La storia dell’ultimo pasto del Buddha, com’è raccontata nel Mahāparinibbāna-sutta, il sutta 16 del Digha Nikaya (da non confondere con il quasi omonimo Mahāparinirvāṇa Sūtra māhayāna) offre la visione di Gautama a Pāvā, nel boschetto di mango di Cunda il fabbro, mentre lo stesso Cunda offre un eccellente pasto, con diversi cibi fra cui un’ampia quantità di “sūkaramaddava“.
Prima di iniziare il pasto, Gautama si rivolge a Cunda: «Cunda, servi a me il sūkaramaddava che hai preparato e servi al resto dell’ordine monastico gli altri cibi».

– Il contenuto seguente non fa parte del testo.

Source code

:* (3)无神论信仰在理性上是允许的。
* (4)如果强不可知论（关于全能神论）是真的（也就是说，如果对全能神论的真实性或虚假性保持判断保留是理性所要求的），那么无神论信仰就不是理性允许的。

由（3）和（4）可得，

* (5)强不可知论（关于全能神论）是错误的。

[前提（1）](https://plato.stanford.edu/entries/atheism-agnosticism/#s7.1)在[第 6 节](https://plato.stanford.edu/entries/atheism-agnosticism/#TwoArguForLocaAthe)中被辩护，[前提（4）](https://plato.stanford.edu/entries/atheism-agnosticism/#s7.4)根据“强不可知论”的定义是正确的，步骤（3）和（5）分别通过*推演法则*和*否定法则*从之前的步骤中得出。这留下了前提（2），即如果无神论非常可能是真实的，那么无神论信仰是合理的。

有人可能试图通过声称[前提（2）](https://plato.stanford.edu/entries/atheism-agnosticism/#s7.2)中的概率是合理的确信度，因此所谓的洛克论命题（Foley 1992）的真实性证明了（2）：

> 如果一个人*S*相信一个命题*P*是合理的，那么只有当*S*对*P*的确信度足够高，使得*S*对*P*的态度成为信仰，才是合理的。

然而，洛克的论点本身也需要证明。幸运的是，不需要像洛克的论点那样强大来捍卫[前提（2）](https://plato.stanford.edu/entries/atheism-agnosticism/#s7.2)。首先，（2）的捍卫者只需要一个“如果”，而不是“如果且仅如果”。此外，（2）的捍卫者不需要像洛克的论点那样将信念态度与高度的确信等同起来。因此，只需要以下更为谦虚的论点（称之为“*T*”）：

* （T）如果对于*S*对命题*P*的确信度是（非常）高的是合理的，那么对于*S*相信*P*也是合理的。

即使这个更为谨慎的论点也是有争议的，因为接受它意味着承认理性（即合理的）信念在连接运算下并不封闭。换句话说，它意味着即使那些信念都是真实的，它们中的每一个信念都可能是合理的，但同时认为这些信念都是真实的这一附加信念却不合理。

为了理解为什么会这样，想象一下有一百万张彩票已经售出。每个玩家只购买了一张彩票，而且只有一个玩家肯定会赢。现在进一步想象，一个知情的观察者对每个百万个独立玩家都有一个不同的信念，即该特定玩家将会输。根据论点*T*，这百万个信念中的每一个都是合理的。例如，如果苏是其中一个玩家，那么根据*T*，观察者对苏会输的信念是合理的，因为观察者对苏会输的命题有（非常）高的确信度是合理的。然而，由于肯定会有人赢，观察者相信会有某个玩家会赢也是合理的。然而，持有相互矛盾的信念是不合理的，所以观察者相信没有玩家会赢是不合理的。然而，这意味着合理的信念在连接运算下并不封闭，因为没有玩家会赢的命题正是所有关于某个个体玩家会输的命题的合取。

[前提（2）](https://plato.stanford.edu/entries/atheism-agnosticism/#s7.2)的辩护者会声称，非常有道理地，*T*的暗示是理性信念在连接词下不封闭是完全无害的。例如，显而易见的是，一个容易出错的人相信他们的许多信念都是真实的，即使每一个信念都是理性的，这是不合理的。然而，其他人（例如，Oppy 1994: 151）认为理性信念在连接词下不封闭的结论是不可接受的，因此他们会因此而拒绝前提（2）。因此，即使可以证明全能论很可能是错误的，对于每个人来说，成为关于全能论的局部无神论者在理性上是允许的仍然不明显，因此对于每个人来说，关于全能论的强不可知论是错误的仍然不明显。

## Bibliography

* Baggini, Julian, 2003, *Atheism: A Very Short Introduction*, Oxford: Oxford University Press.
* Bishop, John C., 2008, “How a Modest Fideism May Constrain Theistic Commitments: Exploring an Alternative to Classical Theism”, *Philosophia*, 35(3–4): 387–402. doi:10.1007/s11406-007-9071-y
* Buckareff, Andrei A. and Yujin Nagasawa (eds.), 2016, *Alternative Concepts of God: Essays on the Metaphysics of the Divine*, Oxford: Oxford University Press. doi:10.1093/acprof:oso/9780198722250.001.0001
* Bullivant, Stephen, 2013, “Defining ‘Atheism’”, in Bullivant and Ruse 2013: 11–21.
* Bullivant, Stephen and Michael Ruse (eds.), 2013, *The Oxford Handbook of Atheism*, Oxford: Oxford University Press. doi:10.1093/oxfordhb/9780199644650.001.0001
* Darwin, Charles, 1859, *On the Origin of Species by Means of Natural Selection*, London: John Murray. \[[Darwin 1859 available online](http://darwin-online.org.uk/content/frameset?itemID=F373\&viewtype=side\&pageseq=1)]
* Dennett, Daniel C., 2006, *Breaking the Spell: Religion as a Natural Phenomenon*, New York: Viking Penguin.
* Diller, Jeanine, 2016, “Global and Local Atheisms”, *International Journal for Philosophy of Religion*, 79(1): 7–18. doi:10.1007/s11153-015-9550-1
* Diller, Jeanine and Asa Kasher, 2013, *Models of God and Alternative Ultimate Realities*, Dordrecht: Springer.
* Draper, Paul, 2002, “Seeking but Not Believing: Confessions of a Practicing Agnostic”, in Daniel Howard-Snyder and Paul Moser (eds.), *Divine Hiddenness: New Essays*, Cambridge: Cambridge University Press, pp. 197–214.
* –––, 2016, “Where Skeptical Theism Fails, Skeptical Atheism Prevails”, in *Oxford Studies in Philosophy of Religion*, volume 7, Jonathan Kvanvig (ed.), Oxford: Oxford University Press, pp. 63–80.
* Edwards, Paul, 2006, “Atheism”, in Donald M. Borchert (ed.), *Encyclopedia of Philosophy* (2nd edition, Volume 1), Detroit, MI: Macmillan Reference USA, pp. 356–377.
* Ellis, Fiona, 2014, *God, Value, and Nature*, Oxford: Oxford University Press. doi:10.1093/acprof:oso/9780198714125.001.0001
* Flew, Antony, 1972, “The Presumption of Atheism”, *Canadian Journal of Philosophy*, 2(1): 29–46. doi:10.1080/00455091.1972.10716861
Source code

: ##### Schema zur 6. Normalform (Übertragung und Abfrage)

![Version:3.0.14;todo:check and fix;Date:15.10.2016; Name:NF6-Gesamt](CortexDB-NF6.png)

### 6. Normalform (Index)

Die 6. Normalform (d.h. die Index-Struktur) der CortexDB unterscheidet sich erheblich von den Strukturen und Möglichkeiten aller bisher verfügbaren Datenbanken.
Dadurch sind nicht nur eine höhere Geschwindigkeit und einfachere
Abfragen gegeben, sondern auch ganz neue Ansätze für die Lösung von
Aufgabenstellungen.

Poi, verso il termine del pasto Gautama inizia a manifestare sintomi di malessere; la sua condizione in breve peggiora e dopo qualche giorno il Buddha morirà, o meglio, essendo egli pienamente risvegliato, illuminato, andato oltre (tutti epiteti tradizionali), entrerà nel parinirvāṇa, la completa cessazione delle rinascite, termine dell’esistenza nel mondo; non avendo trascurato di raccomandare che l’avanzo del sūkaramaddava venisse interrato e non mangiato, e che tuttavia Cunda non fosse in alcun modo biasimato per il cibo che aveva offerto, anzi, egli aveva fornito l’ultimo pasto al Buddha!
Cosa effettivamente abbia mangiato Gautama non è chiaro; le tradizioni scritturali variano e la traduzione di alcuni termini che pure sarebbero significativi rimane ambigua.
La tradizione Theravada generalmente ritiene che al Buddha sia stata offerta carne di maiale, mentre la tradizione Mahayana opta che il Buddha abbia consumato una specie di tartufo o altri funghi (nel cui nome compare la parola maiale poiché ritenuti apprezzati da questi animali).
Arthur Waley, un insigne orientalista inglese, scrisse un interessante breve saggio in proposito, nel quale, il verbo mi pare ben scelto, sviscera la questione analizzando svariate fonti e comparando le diverse soluzioni possibili.
Saggio che riproponiamo qui, in formato pdf, invitandovi a leggerlo con attenzione, per la densità degli argomenti.
Trovo interessante notare che,
→ quale sia il cibo consumato;
→ quale sia il valore che si voglia dare alla storicità del racconto del Mahāparinibbāna-sutta e degli altri testi che raccontano la vita e, nel caso specifico, gli ultimi giorni di Gautama;
→ quale sia l’idea che si ha del Buddha storico, ovvero un uomo, un monaco errante, un liberato, un corpo di emanazione di un Buddha trascendente (Nirmāṇakāya), che si manifesta in un dato tempo e spazio, ecc.,
gli atti della sua vita rimangono, per chi li conosce e segue, sempre ispirativi.
Egli ci ricorda come tutti gli esseri (umani e non) siano soggetti a malattia e morte, alla sofferenza fisica e mentale; eppure, da tutte queste condizioni è possibile non essere sopraffatti, mantenere lucidità, calma, non attaccamento, non paura, benevolenza, empatia e rispetto per sé e per le altre persone e cose, dimorando nella saggezza.
Gautama, fino al finale respiro del suo corpo fisico, darà consigli e incoraggiamento ai discepoli che hanno scelto di condividere i suoi insegnamenti e stile di vita.